Start of Data section

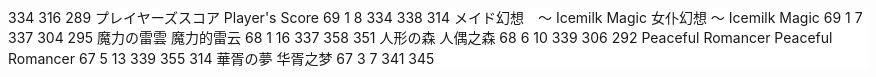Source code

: </td></tr>
<tr>
<td>334</td>
<td>316</td>
<td>289</td>
<td>プレイヤーズスコア</td>
<td>Player's Score</td>
<td>69</td>
<td>1</td>
<td>8
</td></tr>
<tr>
<td>334</td>
<td>338</td>
<td>314</td>
<td>メイド幻想　～ Icemilk Magic</td>
<td>女仆幻想 ～ Icemilk Magic</td>
<td>69</td>
<td>1</td>
<td>7
</td></tr>
<tr>
<td>337</td>
<td>304</td>
<td>295</td>
<td>魔力の雷雲</td>
<td>魔力的雷云</td>
<td>68</td>
<td>1</td>
<td>16
</td></tr>
<tr>
<td>337</td>
<td>358</td>
<td>351</td>
<td>人形の森</td>
<td>人偶之森</td>
<td>68</td>
<td>6</td>
<td>10
</td></tr>
<tr>
<td>339</td>
<td>306</td>
<td>292</td>
<td>Peaceful Romancer</td>
<td>Peaceful Romancer</td>
<td>67</td>
<td>5</td>
<td>13
</td></tr>
<tr>
<td>339</td>
<td>355</td>
<td>314</td>
<td>華胥の夢</td>
<td>华胥之梦</td>
<td>67</td>
<td>3</td>
<td>7
</td></tr>
<tr>
<td>341</td>
<td>345</td>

End of Data section

Search the material for "Icemilk" and copy each matching line.

<td>メイド幻想　～ Icemilk Magic</td>
<td>女仆幻想 ～ Icemilk Magic</td>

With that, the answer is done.